* [Aim of the task] Please repeat the lines below exactly. Begin with the line containing "246 295 2870" and go on through the line containing "1043 883 2752".

-------- Data shown

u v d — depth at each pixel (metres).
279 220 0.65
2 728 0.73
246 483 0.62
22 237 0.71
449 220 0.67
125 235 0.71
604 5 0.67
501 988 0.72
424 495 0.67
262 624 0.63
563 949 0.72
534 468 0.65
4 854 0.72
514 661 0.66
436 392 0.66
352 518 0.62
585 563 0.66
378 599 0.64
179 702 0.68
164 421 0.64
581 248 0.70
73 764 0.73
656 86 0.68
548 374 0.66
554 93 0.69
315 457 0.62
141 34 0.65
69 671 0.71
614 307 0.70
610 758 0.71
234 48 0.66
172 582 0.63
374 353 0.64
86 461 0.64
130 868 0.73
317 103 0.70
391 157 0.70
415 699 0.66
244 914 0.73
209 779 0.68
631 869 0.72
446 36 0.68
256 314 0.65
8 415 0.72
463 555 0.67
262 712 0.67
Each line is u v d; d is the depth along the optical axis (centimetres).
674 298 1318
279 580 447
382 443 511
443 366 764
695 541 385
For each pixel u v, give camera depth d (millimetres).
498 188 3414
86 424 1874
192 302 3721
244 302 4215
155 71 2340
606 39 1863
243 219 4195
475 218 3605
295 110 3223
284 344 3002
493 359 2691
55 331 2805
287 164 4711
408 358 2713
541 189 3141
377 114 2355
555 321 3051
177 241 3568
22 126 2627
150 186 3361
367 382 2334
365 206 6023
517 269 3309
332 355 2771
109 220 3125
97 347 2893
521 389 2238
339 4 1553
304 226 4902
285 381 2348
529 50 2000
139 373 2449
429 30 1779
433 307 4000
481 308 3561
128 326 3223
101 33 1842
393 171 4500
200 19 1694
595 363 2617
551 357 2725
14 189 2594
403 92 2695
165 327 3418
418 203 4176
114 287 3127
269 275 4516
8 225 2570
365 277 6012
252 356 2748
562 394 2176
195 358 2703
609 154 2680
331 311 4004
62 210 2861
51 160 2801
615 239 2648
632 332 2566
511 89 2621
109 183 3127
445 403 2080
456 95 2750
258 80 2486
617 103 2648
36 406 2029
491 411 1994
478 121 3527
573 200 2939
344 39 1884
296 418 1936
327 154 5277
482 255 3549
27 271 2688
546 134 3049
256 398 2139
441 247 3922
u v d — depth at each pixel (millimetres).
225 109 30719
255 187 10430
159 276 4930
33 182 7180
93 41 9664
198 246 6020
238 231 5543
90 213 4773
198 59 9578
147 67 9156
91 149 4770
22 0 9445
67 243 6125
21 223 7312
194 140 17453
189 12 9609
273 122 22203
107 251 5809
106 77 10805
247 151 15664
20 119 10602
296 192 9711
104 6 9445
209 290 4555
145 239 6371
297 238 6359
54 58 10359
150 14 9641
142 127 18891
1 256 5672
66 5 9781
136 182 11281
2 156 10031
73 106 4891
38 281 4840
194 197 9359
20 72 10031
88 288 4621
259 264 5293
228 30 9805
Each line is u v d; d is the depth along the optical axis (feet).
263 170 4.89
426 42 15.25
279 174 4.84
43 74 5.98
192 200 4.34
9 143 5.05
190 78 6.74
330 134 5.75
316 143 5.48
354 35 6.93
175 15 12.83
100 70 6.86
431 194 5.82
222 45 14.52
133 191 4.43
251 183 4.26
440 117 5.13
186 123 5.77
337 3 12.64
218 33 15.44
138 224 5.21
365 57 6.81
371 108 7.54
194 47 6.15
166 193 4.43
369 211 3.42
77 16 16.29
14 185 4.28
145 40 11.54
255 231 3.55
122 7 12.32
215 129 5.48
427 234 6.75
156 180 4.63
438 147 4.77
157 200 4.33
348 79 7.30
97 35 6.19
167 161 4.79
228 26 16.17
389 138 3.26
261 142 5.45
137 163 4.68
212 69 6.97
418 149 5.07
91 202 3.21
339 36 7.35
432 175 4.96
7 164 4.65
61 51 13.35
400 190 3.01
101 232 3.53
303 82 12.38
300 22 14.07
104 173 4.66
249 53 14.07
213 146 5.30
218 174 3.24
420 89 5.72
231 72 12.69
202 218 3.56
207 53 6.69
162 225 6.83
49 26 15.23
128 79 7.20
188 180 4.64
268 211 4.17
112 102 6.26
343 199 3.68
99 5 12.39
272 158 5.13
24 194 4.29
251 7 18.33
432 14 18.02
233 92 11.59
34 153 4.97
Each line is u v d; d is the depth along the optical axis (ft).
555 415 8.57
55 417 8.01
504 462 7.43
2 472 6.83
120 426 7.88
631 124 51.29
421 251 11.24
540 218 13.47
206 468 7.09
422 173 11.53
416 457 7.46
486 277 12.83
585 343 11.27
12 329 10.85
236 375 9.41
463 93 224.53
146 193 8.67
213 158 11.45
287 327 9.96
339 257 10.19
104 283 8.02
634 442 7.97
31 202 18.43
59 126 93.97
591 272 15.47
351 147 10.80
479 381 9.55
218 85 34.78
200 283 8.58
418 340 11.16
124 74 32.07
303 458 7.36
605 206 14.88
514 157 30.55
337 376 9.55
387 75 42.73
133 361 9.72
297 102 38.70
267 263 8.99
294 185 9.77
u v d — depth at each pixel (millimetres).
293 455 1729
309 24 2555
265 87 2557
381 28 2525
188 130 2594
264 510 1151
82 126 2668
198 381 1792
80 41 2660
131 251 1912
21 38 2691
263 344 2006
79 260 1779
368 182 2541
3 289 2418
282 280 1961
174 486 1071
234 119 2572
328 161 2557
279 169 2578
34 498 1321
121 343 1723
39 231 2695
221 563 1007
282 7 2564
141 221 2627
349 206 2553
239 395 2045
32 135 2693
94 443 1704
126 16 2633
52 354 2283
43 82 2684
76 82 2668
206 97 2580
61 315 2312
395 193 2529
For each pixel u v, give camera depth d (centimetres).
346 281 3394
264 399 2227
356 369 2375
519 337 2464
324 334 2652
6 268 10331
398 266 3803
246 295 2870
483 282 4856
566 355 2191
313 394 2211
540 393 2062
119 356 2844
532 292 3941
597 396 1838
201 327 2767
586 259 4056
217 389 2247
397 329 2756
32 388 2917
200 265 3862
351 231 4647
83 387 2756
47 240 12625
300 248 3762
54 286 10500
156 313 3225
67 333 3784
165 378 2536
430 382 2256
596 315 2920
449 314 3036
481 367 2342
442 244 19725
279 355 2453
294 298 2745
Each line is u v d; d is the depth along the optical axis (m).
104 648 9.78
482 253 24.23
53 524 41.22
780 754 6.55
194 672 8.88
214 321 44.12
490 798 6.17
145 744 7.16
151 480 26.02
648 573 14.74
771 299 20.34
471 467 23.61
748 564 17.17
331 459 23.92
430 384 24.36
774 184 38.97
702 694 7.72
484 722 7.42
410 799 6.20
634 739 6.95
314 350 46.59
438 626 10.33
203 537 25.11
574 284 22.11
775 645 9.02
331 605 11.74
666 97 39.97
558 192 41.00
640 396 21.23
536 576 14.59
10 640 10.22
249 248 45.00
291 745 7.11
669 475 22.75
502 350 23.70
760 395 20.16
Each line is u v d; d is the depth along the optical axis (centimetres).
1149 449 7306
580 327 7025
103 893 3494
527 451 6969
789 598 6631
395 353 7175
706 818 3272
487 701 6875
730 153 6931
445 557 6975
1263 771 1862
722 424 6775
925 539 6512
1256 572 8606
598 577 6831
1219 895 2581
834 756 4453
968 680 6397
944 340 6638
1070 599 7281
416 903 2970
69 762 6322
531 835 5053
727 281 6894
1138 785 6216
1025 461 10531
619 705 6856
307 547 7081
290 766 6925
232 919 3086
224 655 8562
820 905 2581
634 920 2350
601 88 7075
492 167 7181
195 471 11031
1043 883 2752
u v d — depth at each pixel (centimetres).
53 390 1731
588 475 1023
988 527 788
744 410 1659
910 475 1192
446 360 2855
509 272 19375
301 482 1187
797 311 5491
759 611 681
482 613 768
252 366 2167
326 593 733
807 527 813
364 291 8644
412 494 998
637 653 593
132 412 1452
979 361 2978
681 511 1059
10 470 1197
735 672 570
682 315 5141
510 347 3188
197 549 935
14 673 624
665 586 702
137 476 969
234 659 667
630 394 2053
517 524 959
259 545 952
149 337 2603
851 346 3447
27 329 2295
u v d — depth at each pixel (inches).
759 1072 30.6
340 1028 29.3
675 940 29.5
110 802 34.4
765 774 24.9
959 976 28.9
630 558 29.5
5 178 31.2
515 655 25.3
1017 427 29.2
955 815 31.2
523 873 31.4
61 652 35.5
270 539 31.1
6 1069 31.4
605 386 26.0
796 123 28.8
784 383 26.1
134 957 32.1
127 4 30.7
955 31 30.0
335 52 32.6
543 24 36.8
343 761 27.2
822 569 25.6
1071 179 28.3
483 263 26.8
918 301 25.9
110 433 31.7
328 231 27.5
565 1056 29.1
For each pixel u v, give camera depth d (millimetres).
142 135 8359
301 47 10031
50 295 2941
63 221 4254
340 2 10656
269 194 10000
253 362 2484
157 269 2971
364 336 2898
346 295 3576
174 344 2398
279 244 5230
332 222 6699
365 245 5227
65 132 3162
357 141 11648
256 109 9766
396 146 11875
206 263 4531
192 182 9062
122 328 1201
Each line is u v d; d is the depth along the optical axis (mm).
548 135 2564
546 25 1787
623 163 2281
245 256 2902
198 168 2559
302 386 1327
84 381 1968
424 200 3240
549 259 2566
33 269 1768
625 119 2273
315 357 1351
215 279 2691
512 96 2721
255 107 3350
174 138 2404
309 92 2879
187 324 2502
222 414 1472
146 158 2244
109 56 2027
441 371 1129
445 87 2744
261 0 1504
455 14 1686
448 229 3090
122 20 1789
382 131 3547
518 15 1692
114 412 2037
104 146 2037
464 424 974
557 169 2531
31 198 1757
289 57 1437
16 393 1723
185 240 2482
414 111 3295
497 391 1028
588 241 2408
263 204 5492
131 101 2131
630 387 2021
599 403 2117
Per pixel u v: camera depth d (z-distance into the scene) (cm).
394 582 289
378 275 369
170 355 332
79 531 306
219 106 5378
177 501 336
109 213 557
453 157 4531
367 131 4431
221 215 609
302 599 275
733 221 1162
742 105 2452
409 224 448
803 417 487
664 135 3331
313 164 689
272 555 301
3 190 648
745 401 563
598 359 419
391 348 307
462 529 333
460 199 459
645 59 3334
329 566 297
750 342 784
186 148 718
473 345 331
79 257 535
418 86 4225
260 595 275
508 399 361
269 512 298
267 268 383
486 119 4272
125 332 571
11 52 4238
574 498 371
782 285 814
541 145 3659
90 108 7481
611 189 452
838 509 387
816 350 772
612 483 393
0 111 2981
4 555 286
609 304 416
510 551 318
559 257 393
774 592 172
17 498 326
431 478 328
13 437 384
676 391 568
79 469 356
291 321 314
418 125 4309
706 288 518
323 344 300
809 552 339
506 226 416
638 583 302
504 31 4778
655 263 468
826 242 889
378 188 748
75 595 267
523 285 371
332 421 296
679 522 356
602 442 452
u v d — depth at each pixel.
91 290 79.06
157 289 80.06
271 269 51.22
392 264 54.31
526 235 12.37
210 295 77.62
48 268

----------------

* [Reply]
246 295 2870
483 282 4856
566 355 2191
313 394 2211
540 393 2062
119 356 2844
532 292 3941
597 396 1838
201 327 2767
586 259 4056
217 389 2247
397 329 2756
32 388 2917
200 265 3862
351 231 4647
83 387 2756
47 240 12625
300 248 3762
54 286 10500
156 313 3225
67 333 3784
165 378 2536
430 382 2256
596 315 2920
449 314 3036
481 367 2342
442 244 19725
279 355 2453
294 298 2745
Each line is u v d; d is the depth along the optical axis (m).
104 648 9.78
482 253 24.23
53 524 41.22
780 754 6.55
194 672 8.88
214 321 44.12
490 798 6.17
145 744 7.16
151 480 26.02
648 573 14.74
771 299 20.34
471 467 23.61
748 564 17.17
331 459 23.92
430 384 24.36
774 184 38.97
702 694 7.72
484 722 7.42
410 799 6.20
634 739 6.95
314 350 46.59
438 626 10.33
203 537 25.11
574 284 22.11
775 645 9.02
331 605 11.74
666 97 39.97
558 192 41.00
640 396 21.23
536 576 14.59
10 640 10.22
249 248 45.00
291 745 7.11
669 475 22.75
502 350 23.70
760 395 20.16
Each line is u v d; d is the depth along the optical axis (centimetres).
1149 449 7306
580 327 7025
103 893 3494
527 451 6969
789 598 6631
395 353 7175
706 818 3272
487 701 6875
730 153 6931
445 557 6975
1263 771 1862
722 424 6775
925 539 6512
1256 572 8606
598 577 6831
1219 895 2581
834 756 4453
968 680 6397
944 340 6638
1070 599 7281
416 903 2970
69 762 6322
531 835 5053
727 281 6894
1138 785 6216
1025 461 10531
619 705 6856
307 547 7081
290 766 6925
232 919 3086
224 655 8562
820 905 2581
634 920 2350
601 88 7075
492 167 7181
195 471 11031
1043 883 2752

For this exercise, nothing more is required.